Mit dreizehn wurde er der jüngste Kardinal aller Zeiten, wenn er auch nicht
ganz an Benedikt IX. herankam, der mit elf Papst geworden war. Selbst der
tolerante Innozenz VIII. hatte anscheinend Skrupel, einen Teenager in das
Heilige Kollegium zu erheben; er bestand auf drei Probejahren, damit der Junge
alle Gelegenheit hatte, Theologie und Kirchenrecht zu meistern.
    Bei seiner Wahl zum Papst war
Giovanni ein Mann mit teigigem Gesicht, fett, kurzsichtig, glubschäugig und aus
zunächst nicht deutlichen Gründen keusch.

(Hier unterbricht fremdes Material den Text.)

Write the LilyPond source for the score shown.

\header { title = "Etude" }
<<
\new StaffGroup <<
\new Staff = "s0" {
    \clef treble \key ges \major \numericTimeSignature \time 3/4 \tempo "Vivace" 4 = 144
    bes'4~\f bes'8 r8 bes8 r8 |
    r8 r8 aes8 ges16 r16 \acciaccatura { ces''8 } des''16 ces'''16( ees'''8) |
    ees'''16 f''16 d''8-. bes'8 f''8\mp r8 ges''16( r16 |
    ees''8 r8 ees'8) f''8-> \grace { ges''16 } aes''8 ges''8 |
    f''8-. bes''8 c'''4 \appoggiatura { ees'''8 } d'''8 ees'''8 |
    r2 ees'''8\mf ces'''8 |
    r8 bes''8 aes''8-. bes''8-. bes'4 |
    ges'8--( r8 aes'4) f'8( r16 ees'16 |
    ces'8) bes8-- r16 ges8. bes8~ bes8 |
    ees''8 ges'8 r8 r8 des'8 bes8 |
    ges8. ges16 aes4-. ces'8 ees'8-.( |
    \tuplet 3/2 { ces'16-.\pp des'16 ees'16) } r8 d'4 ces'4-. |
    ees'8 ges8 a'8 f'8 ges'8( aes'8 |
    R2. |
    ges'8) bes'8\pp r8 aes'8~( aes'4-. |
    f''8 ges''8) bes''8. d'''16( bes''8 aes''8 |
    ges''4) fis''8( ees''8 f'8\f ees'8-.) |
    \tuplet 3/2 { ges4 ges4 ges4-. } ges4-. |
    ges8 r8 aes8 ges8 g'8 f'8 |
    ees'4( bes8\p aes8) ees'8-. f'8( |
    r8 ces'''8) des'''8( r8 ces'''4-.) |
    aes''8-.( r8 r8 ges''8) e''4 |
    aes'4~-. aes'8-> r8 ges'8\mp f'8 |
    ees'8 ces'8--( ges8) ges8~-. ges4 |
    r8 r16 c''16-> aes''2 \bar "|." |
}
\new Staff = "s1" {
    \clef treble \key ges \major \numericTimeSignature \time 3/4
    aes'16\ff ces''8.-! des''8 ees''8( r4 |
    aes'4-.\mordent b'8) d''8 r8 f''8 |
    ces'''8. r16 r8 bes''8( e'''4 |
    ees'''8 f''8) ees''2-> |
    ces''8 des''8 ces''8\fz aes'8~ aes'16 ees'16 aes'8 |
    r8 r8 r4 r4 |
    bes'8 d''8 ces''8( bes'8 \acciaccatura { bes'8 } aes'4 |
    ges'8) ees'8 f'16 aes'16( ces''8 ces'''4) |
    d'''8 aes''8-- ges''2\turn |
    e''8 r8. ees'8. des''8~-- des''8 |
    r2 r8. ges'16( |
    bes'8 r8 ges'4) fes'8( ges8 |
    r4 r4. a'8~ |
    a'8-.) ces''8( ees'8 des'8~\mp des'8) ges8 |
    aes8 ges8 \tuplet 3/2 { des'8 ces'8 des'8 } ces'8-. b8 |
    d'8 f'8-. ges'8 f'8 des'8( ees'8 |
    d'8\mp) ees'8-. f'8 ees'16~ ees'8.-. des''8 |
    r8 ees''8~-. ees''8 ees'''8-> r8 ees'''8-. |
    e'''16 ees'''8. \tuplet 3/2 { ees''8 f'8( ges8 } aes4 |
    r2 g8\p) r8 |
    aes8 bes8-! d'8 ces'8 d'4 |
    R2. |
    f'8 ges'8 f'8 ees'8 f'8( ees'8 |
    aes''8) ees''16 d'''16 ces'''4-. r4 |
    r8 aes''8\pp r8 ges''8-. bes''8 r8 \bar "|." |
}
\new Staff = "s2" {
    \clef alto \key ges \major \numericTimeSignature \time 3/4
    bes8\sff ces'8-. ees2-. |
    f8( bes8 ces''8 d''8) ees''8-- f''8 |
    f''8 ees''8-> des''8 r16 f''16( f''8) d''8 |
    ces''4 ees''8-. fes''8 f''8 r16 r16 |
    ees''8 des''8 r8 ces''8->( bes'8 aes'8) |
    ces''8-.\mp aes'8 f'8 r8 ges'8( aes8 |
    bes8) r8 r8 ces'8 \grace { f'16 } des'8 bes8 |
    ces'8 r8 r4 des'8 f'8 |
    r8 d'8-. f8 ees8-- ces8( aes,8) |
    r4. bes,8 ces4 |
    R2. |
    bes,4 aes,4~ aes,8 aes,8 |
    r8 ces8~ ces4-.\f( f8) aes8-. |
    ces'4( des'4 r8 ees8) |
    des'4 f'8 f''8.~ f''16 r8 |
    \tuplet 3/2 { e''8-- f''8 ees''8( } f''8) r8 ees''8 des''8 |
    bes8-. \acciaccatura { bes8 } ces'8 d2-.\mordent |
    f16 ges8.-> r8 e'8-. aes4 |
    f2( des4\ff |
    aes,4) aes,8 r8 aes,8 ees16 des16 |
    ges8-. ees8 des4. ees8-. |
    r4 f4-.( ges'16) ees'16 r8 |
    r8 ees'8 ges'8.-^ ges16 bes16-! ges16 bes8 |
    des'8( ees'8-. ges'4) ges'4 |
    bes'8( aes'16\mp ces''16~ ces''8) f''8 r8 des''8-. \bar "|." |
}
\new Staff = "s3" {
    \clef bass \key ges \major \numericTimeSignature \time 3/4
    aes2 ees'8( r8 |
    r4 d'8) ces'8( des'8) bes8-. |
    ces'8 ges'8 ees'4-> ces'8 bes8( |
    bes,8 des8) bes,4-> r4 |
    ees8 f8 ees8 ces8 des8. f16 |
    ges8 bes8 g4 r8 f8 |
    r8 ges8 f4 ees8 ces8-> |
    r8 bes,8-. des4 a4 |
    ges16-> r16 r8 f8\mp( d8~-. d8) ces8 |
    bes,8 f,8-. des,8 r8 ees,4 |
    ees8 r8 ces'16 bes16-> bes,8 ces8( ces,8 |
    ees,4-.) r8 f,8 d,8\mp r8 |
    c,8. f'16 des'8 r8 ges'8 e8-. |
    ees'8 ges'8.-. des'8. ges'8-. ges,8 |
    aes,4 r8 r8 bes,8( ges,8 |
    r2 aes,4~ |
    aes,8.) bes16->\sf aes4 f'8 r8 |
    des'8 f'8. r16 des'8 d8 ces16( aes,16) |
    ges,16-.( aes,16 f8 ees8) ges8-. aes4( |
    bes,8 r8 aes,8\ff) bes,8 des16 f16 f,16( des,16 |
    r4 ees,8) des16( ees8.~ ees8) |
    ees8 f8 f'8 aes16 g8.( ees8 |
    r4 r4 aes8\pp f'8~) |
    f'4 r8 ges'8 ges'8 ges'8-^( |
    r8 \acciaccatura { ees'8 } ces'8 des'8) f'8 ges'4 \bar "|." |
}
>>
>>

Das heißt, er hatte keine Mätressen
und keine Neffen (oder Bankerte). Der Grund lag wahrscheinlich darin, daß er
ein unternehmungslustiger Homosexueller war. Guiccardini sagte, der neue Papst
habe eine allzugroße Vorliebe für Fleischliches gehabt, »besonders jene
Vergnügungen, die man anständigerweise nicht erwähnen kann«.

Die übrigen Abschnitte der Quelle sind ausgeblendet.